The church’s mission statement states: “The mission of the Church is to make disciples of Jesus Christ for the transformation of the world.” For evangelicals (and others) this is a continuation of John Wesley’s admonition: “You have nothing to do but to save souls” and early Methodism’s charge that they were to “reform the nation.” At least we agree on the language. We appear to be agreeing less and less on the meaning. For evangelicals “making disciples” has to do with leading persons to a saving knowledge of Jesus Christ. For many others, it seems, “making disciples” means getting persons to join an institution with or without conversion. For evangelicals, transforming the world means to let the power of the Holy Spirit work through transformed Christians to influence and permeate all of the society to bring about justice, high moral standards, opportunity for all, and to make society and culture “Christ-influenced.” For groups like Church and Society and other progressives, however, transforming the world appears to be linked with following a particular social, economic and political agenda. To simplify, this agenda leans heavily toward positions held by the Democratic Party.
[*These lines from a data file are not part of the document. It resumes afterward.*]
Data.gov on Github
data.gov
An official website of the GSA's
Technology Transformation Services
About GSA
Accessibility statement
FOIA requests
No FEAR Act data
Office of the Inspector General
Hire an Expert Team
The polarization is evident when polls show our United Methodist constituency as a whole identifies as Republican over Democrat something like 60-40%, while a poll of board and agency staff, seminary faculty and bishops would identify as Democrat over Republican something like 90-10%.
We are a divided people.
Connectionalism: A Common “Ethos.”
Ethos is a tricky word and means different things to different people. According to the dictionary ethos has to do with “distinguishing character,” sentiment, moral nature, and guiding beliefs of a person, group or institution. For most of my growing up years I thought I knew what Methodist ethos was. It was Methodist music and church camp and pot-lucks and high moral standards, including standards regarding human sexuality. It was emphasis on family. It was temperance and Rural Life Sunday and Race Relations Sunday and accepting Christ and living for Christ. Community leaders attended the church I attended. The Methodist Church was a respected church.
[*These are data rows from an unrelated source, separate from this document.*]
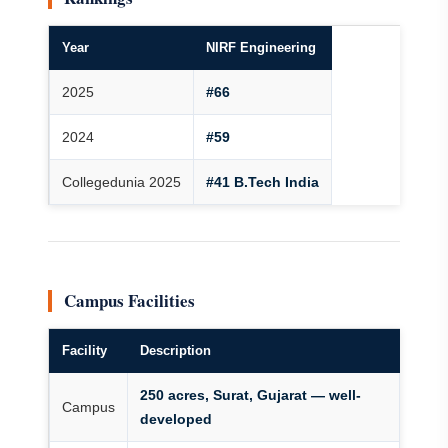
Year
NIRF Engineering
2025
#66
2024
#59
Collegedunia 2025
#41 B.Tech India
Campus Facilities
Facility
Description
250 acres, Surat, Gujarat — well-
Campus
developed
The first time I ran into a different understanding was when I was on the Good News Seminary Task Force and was asking questions of the University Senate as to why good evangelical schools like Trinity Evangelical, Gordon-Conwell and Anderson were not acceptable for training United Methodist pastors. The best answer I received was that a seminary must reflect United Methodist ethos. I tried to solicit a definition of what United Methodist ethos was (I could never get anyone to define it). I finally determined on my own it had to do with quota systems, freedom from confessional statements, politically correct language and racial and gender inclusion. It also meant, regardless of the United Methodist
, gay and lesbian advocacy. So schools like Harvard which doesn’t even claim to be Christian (A School of Religion) and University of Chicago and any progressive school qualified but many evangelical schools did not.
Among some conferences and some bishops and some Boards of Ordained Ministry and most of the seminaries United Methodist ethos now means full acceptance of the LGBTQ agenda. It also appears to mean a progressive social agenda.
Who these days should lay claim to be loyally United Methodist? Obviously, our answers differ. Best we wish each other God-speed and go our separate ways.